**DIRECTIONS FOR THIS TASK:** Copy every record word for word. The images stay behind.
── RECORDED DATA ──
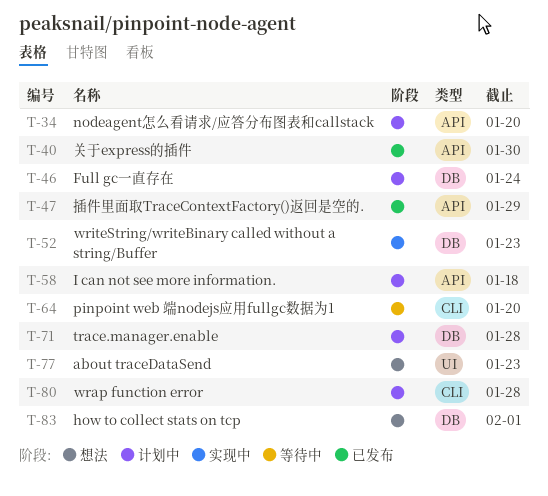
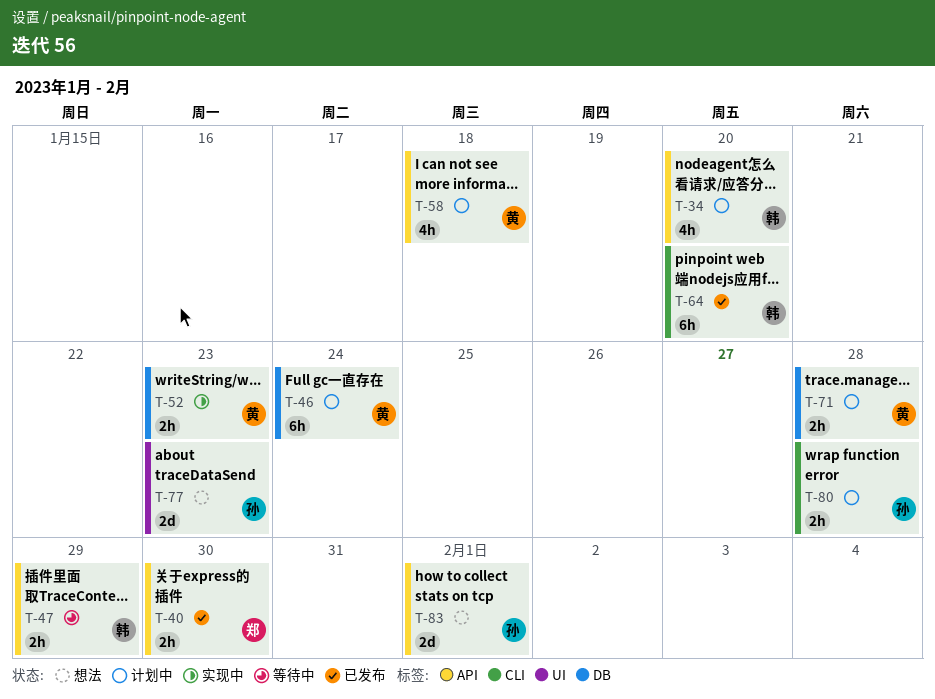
T-47, status: 已发布 -> 等待中
T-64, status: 等待中 -> 已发布
T-83, label: DB -> API

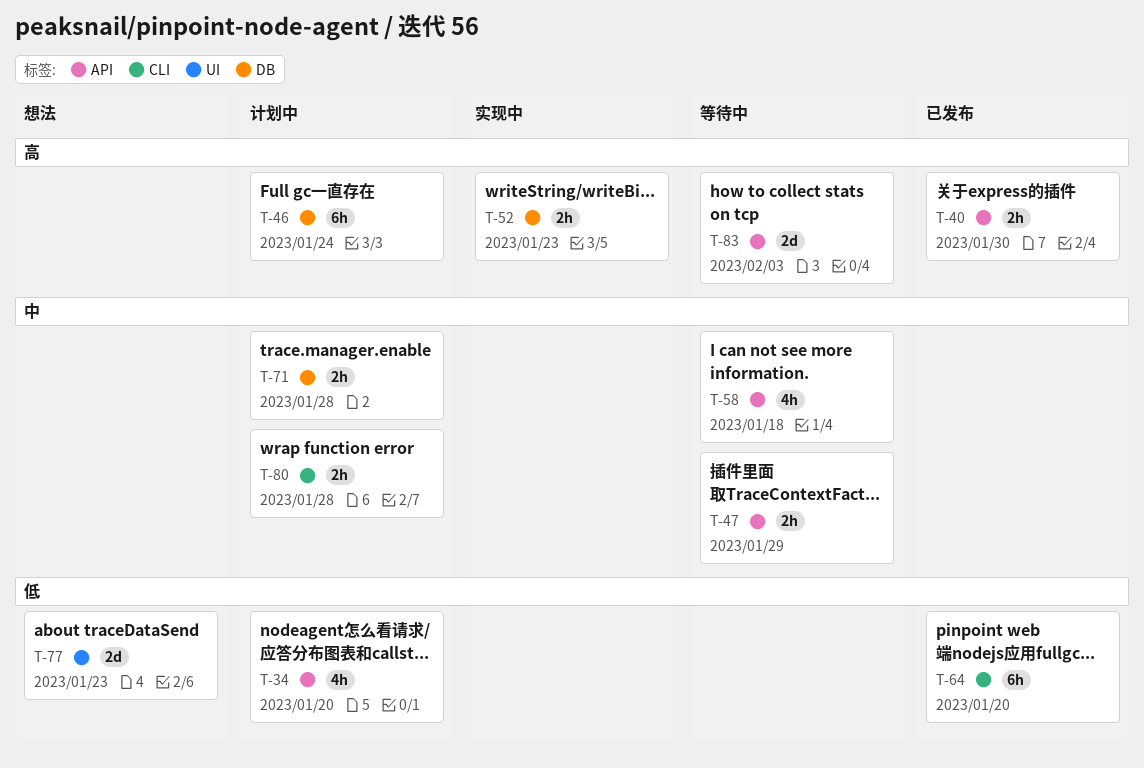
T-58, status: 计划中 -> 等待中
T-83, status: 想法 -> 等待中
T-83, due: Feb 1 -> Feb 3

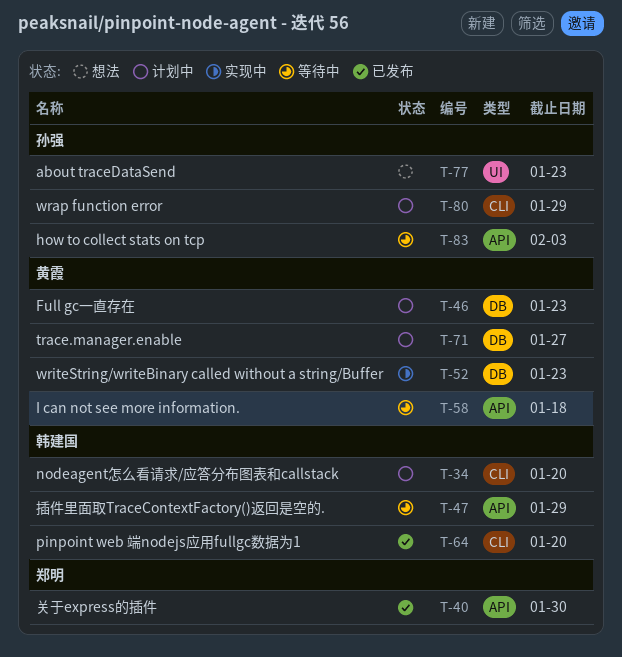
T-34, label: API -> CLI
T-46, due: Jan 24 -> Jan 23
T-71, due: Jan 28 -> Jan 27
T-80, due: Jan 28 -> Jan 29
───
**OUTPUT:**
T-47, status: 已发布 -> 等待中
T-64, status: 等待中 -> 已发布
T-83, label: DB -> API

T-58, status: 计划中 -> 等待中
T-83, status: 想法 -> 等待中
T-83, due: Feb 1 -> Feb 3

T-34, label: API -> CLI
T-46, due: Jan 24 -> Jan 23
T-71, due: Jan 28 -> Jan 27
T-80, due: Jan 28 -> Jan 29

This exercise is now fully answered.